Половой – молодой малый с грязным лицом, курносый, весь такой засаленный и грязный, как будто его только что вытащили из помойной ямы, – вытер губы и сипло спросил:

– На сколько копеек хлеба?

– На сколько выйдет.

Потом он рассмеялся:

– Неси как можно больше, – потом посчитаемся… И квасу!..

– Ну, Женя, говори, какая у тебя беда… Я уж по лицу вижу, что беда или вообще что-то кислое… Рассказывай!

Женька долго теребила свой носовой платок и глядела себе на кончики туфель, точно собираясь с силами. Ею овладела робость – никак не приходили на ум нужные, важные слова. Платонов пришел ей на помощь:

– Не стесняйся, милая Женя, говори все, что есть! Ты ведь знаешь, что я человек свой и никогда не выдам. А может быть, и впрямь что-нибудь хорошее посоветую. Ну, бух с моста в воду – начинай!

– Вот я именно и не знаю, как начать-то, – сказала Женька нерешительно. – Вот что, Сергей Иванович, больная я… Понимаете? – нехорошо больна… Самою гадкою болезнью… Вы знаете, – какой?

– Дальше! – сказал Платонов, кивнув головой.

– И давно это у меня… больше месяца… может быть, полтора… Да, больше чем месяц, потому что я только на троицу узнала об этом…

Платонов быстро потер лоб рукой.

– Подожди, я вспомнил… Это в тот день, когда я там был вместе со студентами… Не так ли?

– Верно, Сергей Иванович, так…

– Ах, Женька, – сказал Платонов укоризненно и с сожалением. – А ведь знаешь, что после этого двое студентов заболели… Не от тебя ли?

Женька гневно и презрительно сверкнула глазами.
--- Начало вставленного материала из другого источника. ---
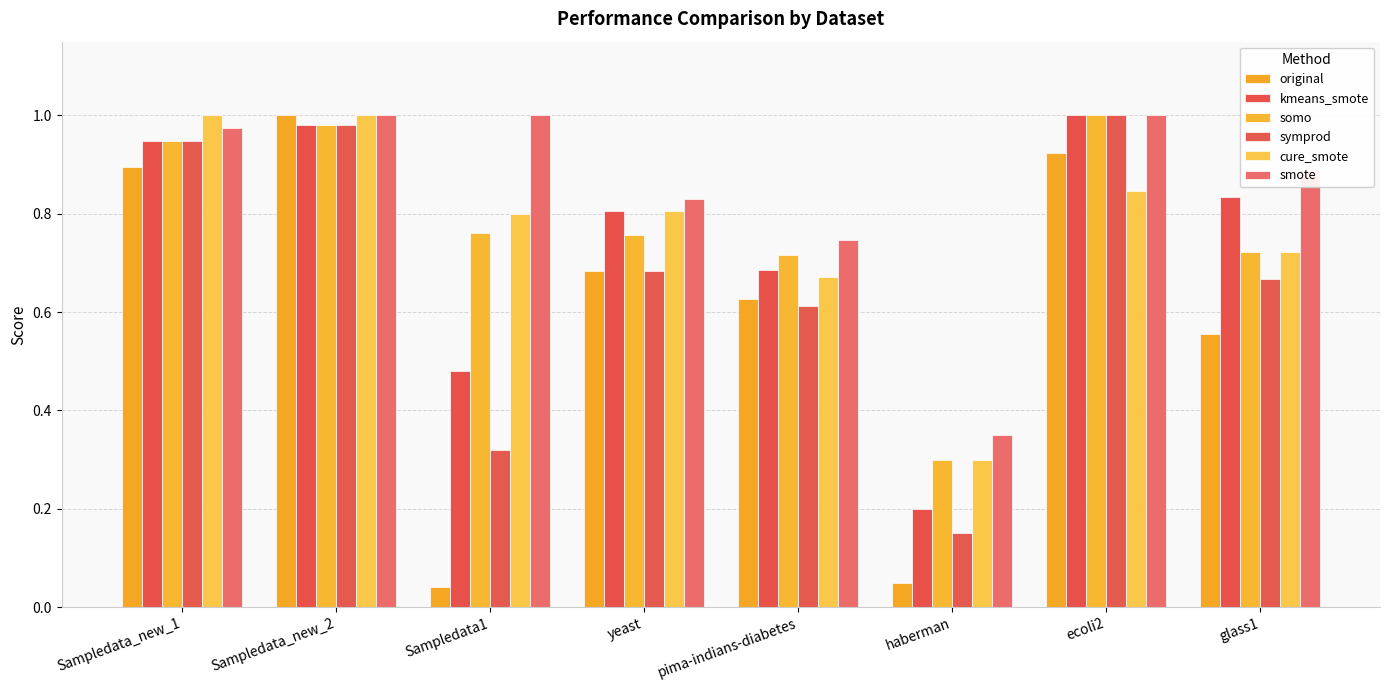

Rank the series at yeast from highest to lowest value.

smote, kmeans_smote, cure_smote, somo, original, symprod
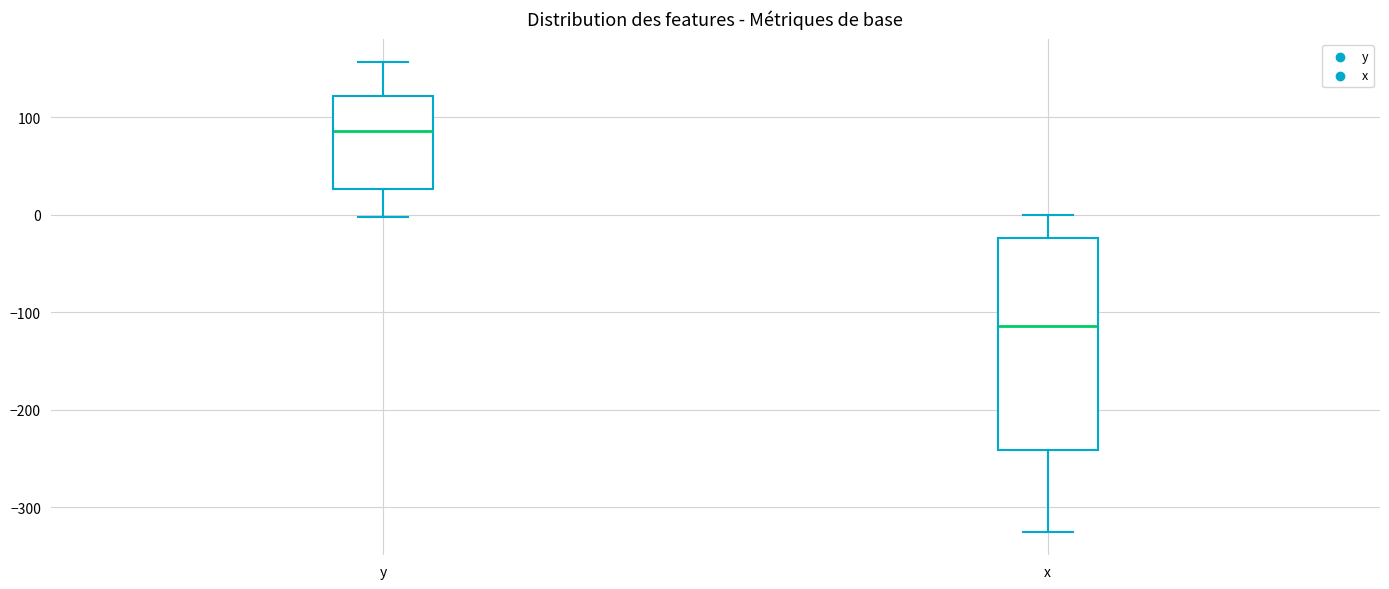

Where does the upper whisker of the box for y end on the y-axis? The values are not printed on the chart, so give them approximately, as read against the axis.

160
– Может быть, и от меня… Почем я знаю? Их много было… Помню, вот этот был, который еще все лез с вами подраться… Высокий такой, белокурый, в пенсне…

– Да, да… Это – Собашников. Мне передавали… Это – он… Ну, этот еще ничего – фатишка! А вот другой, – того мне жаль. Я хоть давно его знаю, но как-то никогда не справлялся толком об его фамилии… Помню только, что фамилия происходит от какого-то города – Подянска… Звенигородска… Товарищи его звали Рамзес… Когда врачи, – он к нескольким врачам обращался, – когда они сказали ему бесповоротно, что он болен люэсом, он пошел домой и застрелился… И в записке, которую он написал, были удивительные слова, приблизительно такие: «Я полагал весь смысл жизни в торжестве ума, красоты и добра; с этой же болезнью я не человек, а рухлядь, гниль, падаль, кандидат в прогрессивные паралитики. С этим не мерится мое человеческое достоинство. Виноват же во всем случившемся, а значит, и в моей смерти, только один я, потому что, повинуясь минутному скотскому влечению, взял женщину без любви, за деньги. Потому я и заслужил наказание, которое сам на себя налагаю…» Мне его очень жаль… – прибавил Платонов тихо.